··· PROVIDED RECORDS

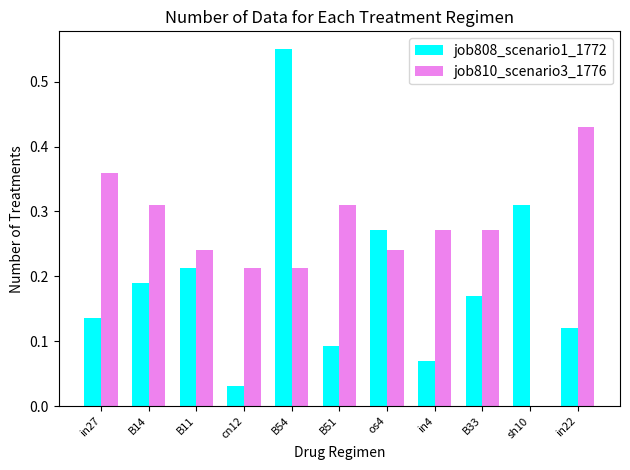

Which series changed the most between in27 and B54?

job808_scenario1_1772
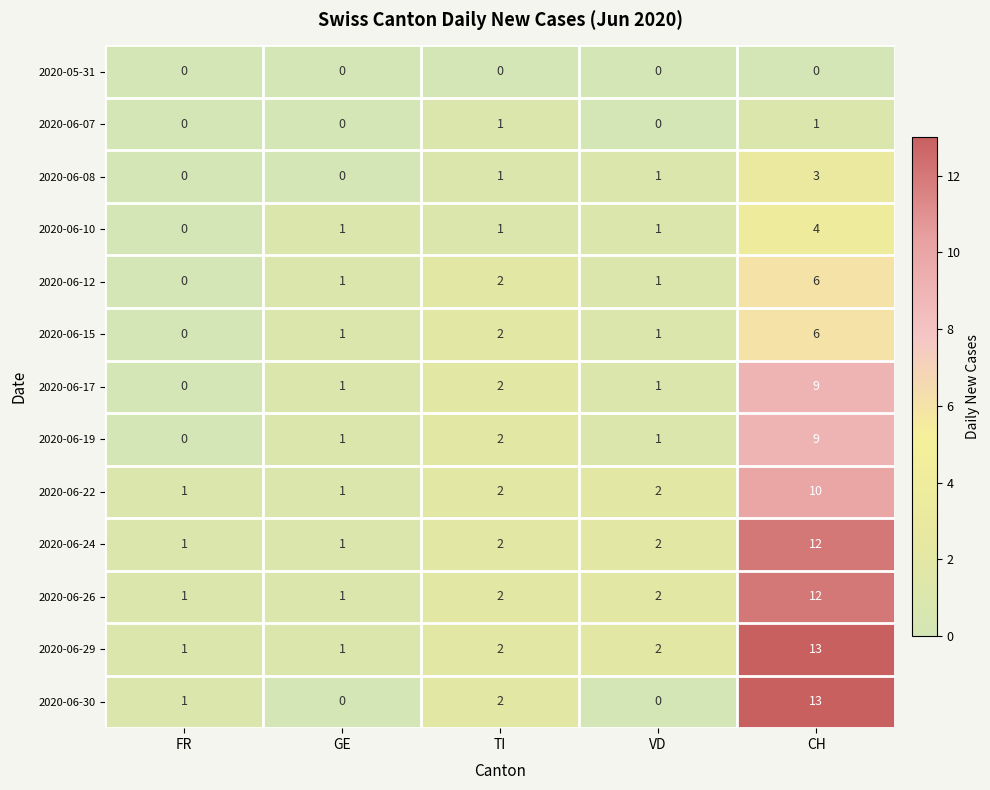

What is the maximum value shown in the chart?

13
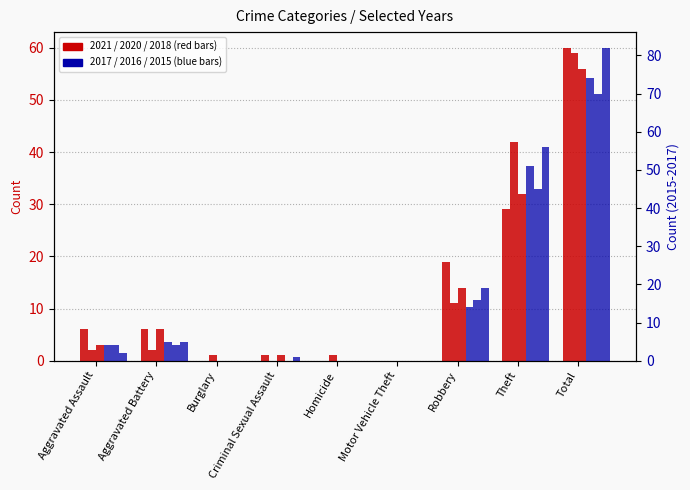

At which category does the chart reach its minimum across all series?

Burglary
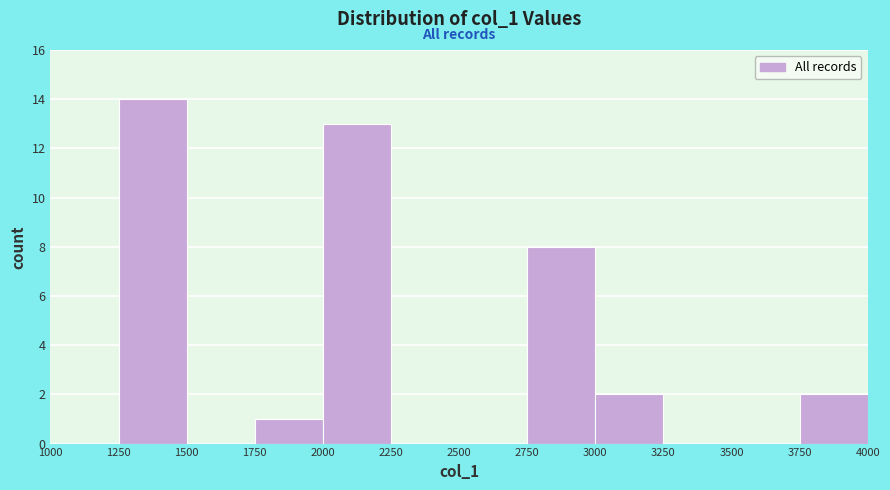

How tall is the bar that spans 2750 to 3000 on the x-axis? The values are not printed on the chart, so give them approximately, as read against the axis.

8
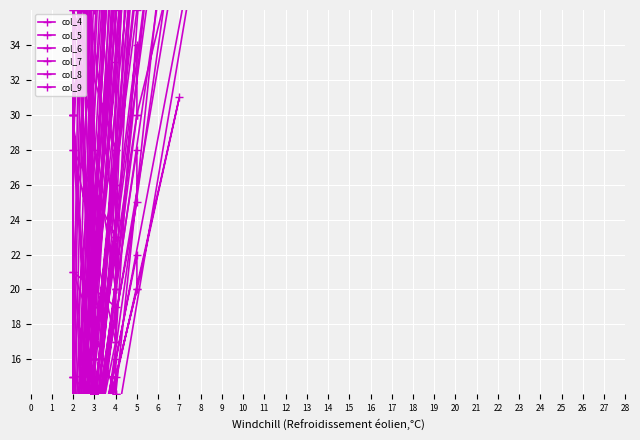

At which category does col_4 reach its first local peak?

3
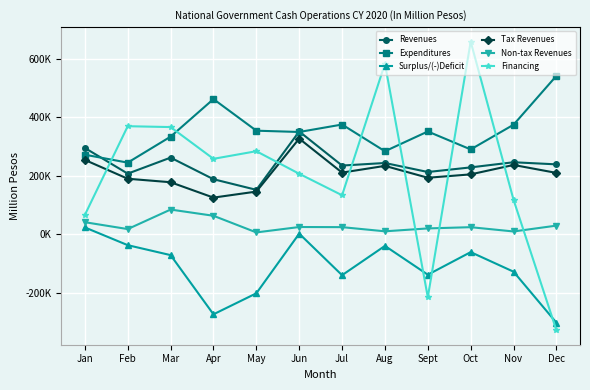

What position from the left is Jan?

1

······

WHAT IS BEING ASKED: Retype all of the records above line for line, without the picture lines.

SOLVED EXERCISE:
Which series changed the most between in27 and B54?

job808_scenario1_1772

What is the maximum value shown in the chart?

13

At which category does the chart reach its minimum across all series?

Burglary

How tall is the bar that spans 2750 to 3000 on the x-axis? The values are not printed on the chart, so give them approximately, as read against the axis.

8

At which category does col_4 reach its first local peak?

3

What position from the left is Jan?

1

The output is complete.